The Difference Between Value- and Values-Based Investing

Experienced advisors and investors are learning something about environmental, social, and governance (ESG): When it comes to investing, the applications and definitions are broad.

On a related note, the evolution of ESG has brought about more nuance. In this case, that’s a good thing. For example, sustainable investing is now its own concept, separate from ESG, though there are ties between the two.

Scenarios such as that could broaden adoption of exchange traded funds such as the Calvert US Large-Cap Core Responsible Index ETF (CVLC) and the Calvert US Select Equity ETF (NYSE Arca: CVSE). Another example of ESG-related definitions becoming more important — one pertinent to CVLC and CVSE — is the ongoing effort to differentiate between value-based and values-based investing.

Should that effort take shape, the ensuing clarity could compel investors apprehensive about ESG to give ETFs such as CVLC and CVSE another look and perhaps allocate dollars to those strategies.

Quick Explanation on the Differences

Values-based investing isn’t exclusive to ESG, but it has some relevant tie-ins. Put simply, a values-based investor selects investments based on environmental, political, or religious beliefs, among others. Value-based investing follows how ESG can improve a company’s financial performance while potentially adding value for shareholders.

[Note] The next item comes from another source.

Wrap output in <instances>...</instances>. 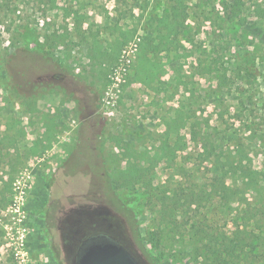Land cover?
<instances>
[{"label": "rangeland", "instance_id": "obj_1", "mask_svg": "<svg viewBox=\"0 0 264 264\" xmlns=\"http://www.w3.org/2000/svg\"><path fill=\"white\" fill-rule=\"evenodd\" d=\"M243 1L241 22L219 0H189L166 43L157 19L168 0H0V264H77L96 233L140 264H208L193 220L218 238L236 240L246 221L262 230L264 188L222 203L219 166L201 153L205 140L264 172V17ZM59 71L69 87L51 77ZM180 103L192 119L172 153ZM93 107L96 128L81 129Z\"/></svg>", "mask_w": 264, "mask_h": 264}, {"label": "trees", "instance_id": "obj_2", "mask_svg": "<svg viewBox=\"0 0 264 264\" xmlns=\"http://www.w3.org/2000/svg\"><path fill=\"white\" fill-rule=\"evenodd\" d=\"M169 8L164 11L157 19V27L159 31H163L164 41L174 43L176 36L179 31L183 28L185 21L188 18V3L189 0H168ZM205 4H210L214 0H203ZM224 7L229 9L230 17L232 19H238L241 22L245 21L242 16V7L245 4L243 0H219ZM256 9L258 15L264 17V0L256 1ZM172 37V38H171ZM192 119L191 109L188 108L184 103L173 108L172 114V153L177 150L183 149L182 129L189 126ZM192 138L197 140L198 134L195 128H191ZM170 138V132L166 134L165 143ZM203 146L205 153V159H212L214 164L219 166L221 171V178L223 179L222 186V203L230 205V203L239 201H248L247 192L249 190H263L264 188V172L255 168H239L238 163L234 160L226 158L222 160L220 155L206 145V141ZM165 150V147H162ZM214 151V152H213ZM127 172L133 176L138 175L137 168L131 170L127 169ZM234 177L232 183H227L228 177ZM194 195V192L192 193ZM176 205L172 204V210H175ZM261 214L264 216V208L261 210ZM242 219H246L245 216ZM254 219L257 221L261 220L262 217L257 219V214L248 216L247 218ZM176 221V220H175ZM129 226H133V221L129 219ZM132 223V225H131ZM249 223L246 221L242 224L241 234L236 240L233 238H218L214 233L210 232L213 229L212 224H207L205 220L192 221L189 225V230H194L196 235V243H198V257H201L205 263L208 264H258L259 256L261 255L257 248L264 249V227L262 230L259 228V232H252L253 229H245V226ZM177 225V224H176ZM239 224L238 227H240ZM228 248V250L226 249ZM226 249V250H225ZM264 263V262H263Z\"/></svg>", "mask_w": 264, "mask_h": 264}, {"label": "water", "instance_id": "obj_3", "mask_svg": "<svg viewBox=\"0 0 264 264\" xmlns=\"http://www.w3.org/2000/svg\"><path fill=\"white\" fill-rule=\"evenodd\" d=\"M87 248L91 252L84 264H140L126 246L106 233H96L83 240L78 256Z\"/></svg>", "mask_w": 264, "mask_h": 264}, {"label": "flooded vegetation", "instance_id": "obj_4", "mask_svg": "<svg viewBox=\"0 0 264 264\" xmlns=\"http://www.w3.org/2000/svg\"><path fill=\"white\" fill-rule=\"evenodd\" d=\"M51 77L56 81L58 82L59 84L61 85H65L66 87H69V85L71 84H68V80L70 78V74L67 73V72H63V71H59V72H55L51 75ZM74 88V87H72ZM71 100L77 102L78 101V98L77 97H73ZM76 107V106H75ZM97 116V109L96 107H93V108H88L86 109V113L83 115L82 119L80 120L79 124L81 126V129L83 128V126H85V124L87 123L88 119L90 120H93L94 121V118ZM95 122V121H94ZM90 126L93 127V128H96V122L95 123H90ZM99 138V136H97L96 134V130L93 131V135H91L88 139H89V144L87 145L88 148L91 150V152H93L96 148H97V145L95 144L97 139ZM95 170H99V167L96 166V165H93V172H95ZM89 237V236H88ZM87 237V238H88ZM86 239V238H85ZM83 239V240H85ZM83 240L81 241V244L83 242ZM80 244V245H81ZM80 247V246H79ZM79 250V249H78ZM91 252V249L87 248L84 253L80 256H78V252H77V264H84L89 253Z\"/></svg>", "mask_w": 264, "mask_h": 264}, {"label": "built area", "instance_id": "obj_5", "mask_svg": "<svg viewBox=\"0 0 264 264\" xmlns=\"http://www.w3.org/2000/svg\"><path fill=\"white\" fill-rule=\"evenodd\" d=\"M129 56H130V51H128L127 52V57L125 58V60L127 61V62H129L130 61V58H129ZM122 68V67H121Z\"/></svg>", "mask_w": 264, "mask_h": 264}]
</instances>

“Value-based investing integrates the financially-material ESG issues which matter to financial performance and value creation,” noted Robert Eccles of Oxford University. “Taking account of financially-material ESG factors that matter to risk and return is no different from other risk factors such as liquidity risk, interest rate risk, brand equity risk, and political risk. In truth, there is no need for the term ‘ESG investing.’ More useful would be to distinguish between value-based investing and values-based investing.”

CVLC and CVSE are relevant here because while the ETFs employ sustainability and ESG methodologies in portfolio construction, they aren’t overtly ESG funds in the most traditional sense. Still, both values- and value-based investors can embrace the Calvert ETFs.

One of the big differences between values- and value-based investing, one highlighted by Eccles and one germane to the Calvert ETFs, is materiality. Eccles pointed out that materiality is pertinent to ESG, and when applied, it can avoid some of the ideological controversies often tied to ESG. There’s momentum for emphasis on materiality, as highlighted by recent efforts by the Sustainability Accounting Standards Board (SASB) and the International Sustainability Standards Board (ISSB).

“SASB has developed a ‘Materiality Finder’ which enables anyone to identify what it considers to be the material issues for any listed company,” concluded Eccles. “The work of SASB is at the core of the ISSB which currently has a consultation on how these standards can be adapted for international use.”